Matrix e Verso são monovolumes derivados do Corolla que fazem sucesso em vários mercados, porém mais caros para produzir aqui. Além disso, há compradores que não se adaptaram bem ao volante e a certas limitações técnicas dos monovolumes. Gostariam de mudar. A previsão é de vender 600 unidades/mês, ou seis vezes mais que os dois concorrentes juntos. Dificilmente vão errar. Mas uma parte pequena dos compradores pode migrar do Corolla sedã.

No primeiro contato, o Fielder deixa uma bela impressão. A traseira mais curta que o sedã ficou bastante equilibrada, embora limite o espaço do porta-malas em relação às concorrentes. A inclinação de 20 graus dos encostos bipartidos do banco traseiro proporciona um inédito grau de conforto. Em destaque, o acerto de suspensões e o comportamento em curvas nitidamente superior aos monovolumes. O motor 1.800/136 cv (único disponível) é um pouco áspero, porém dá conta dos 50 kg extras de peso total.

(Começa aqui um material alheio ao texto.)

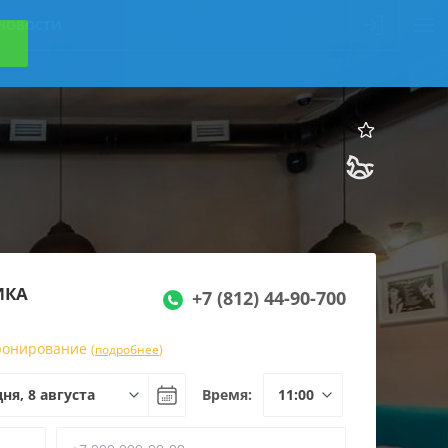
НОВОСТИ
ИКА
+7 (812) 44-90-700
бронирование
(
подробнее
)
Время:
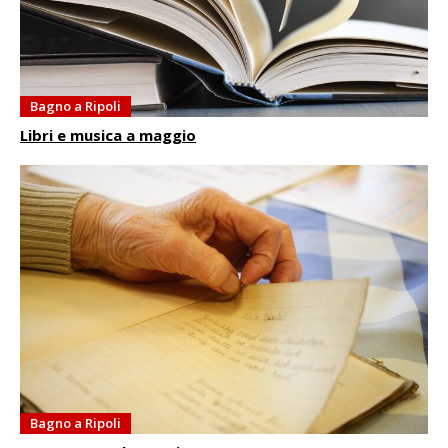
Bagno a Ripoli
Libri e musica a maggio
Bagno a Ripoli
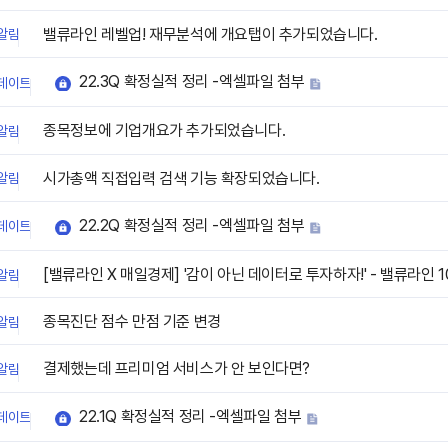
밸류라인 레벨업! 재무분석에 개요탭이 추가되었습니다.
알림
22.3Q 확정실적 정리 -엑셀파일 첨부
데이트
종목정보에 기업개요가 추가되었습니다.
알림
시가총액 직접입력 검색 기능 확장되었습니다.
알림
22.2Q 확정실적 정리 -엑셀파일 첨부
데이트
[밸류라인 X 매일경제] '감이 아닌 데이터로 투자하자!' - 밸류라인 
알림
종목진단 점수 만점 기준 변경
알림
결제했는데 프리미엄 서비스가 안 보인다면?
알림
22.1Q 확정실적 정리 -엑셀파일 첨부
데이트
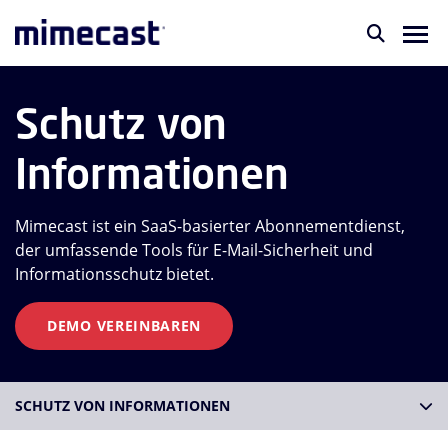
Schutz von
Informationen
Mimecast ist ein SaaS-basierter Abonnementdienst,
der umfassende Tools für E-Mail-Sicherheit und
Informationsschutz bietet.
DEMO VEREINBAREN
SCHUTZ VON INFORMATIONEN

Com câmbio automático, responsável por 70% das vendas, o motor torna-se mais ruidoso. Continua em falta o sistema que permite reter uma marcha em subidas e descidas, sem necessidade de apelar à alavanca do câmbio. Alguns automáticos, como o Civic, detêm a tecnologia conhecida como “lógica humana”. Freios ABS com controle adicional EBD e airbags são de série. É um carro completo e sem opcionais por R$ 56.000,00 a R$ 60.000,00 (automático). Seriam desejáveis computador de bordo e o controlador de velocidade, vulgo “piloto automático”.

Os próximos passos serão decisivos para a marca que almeja 10% do mercado nacional em 2010. Dentro de exatamente um ano chega a nova pickup média com carroceria monobloco. Um modelo que só será produzido fora da matriz: Argentina, Tailândia, Índia, África do Sul e Turquia para uso típico em países emergentes. Três meses depois vem o utilitário esporte derivado. O investimento pesado no Brasil e a escolha do modelo compacto, decididos no máximo até 2006, interagem com a início da Alca (bloco econômico das Américas) no qual a empresa aposta suas fichas. A nova versão do Yaris (setembro, Salão de Paris) continua forte candidato e sua fábrica não deverá se situar em Indaiatuba, SP, onde já está o Corolla. A Toyota quer, no Brasil, a mesma cota de mercado que tem no mundo. Uma aposta firme (Fernando Calmon, Alta Roda, 9 de maio).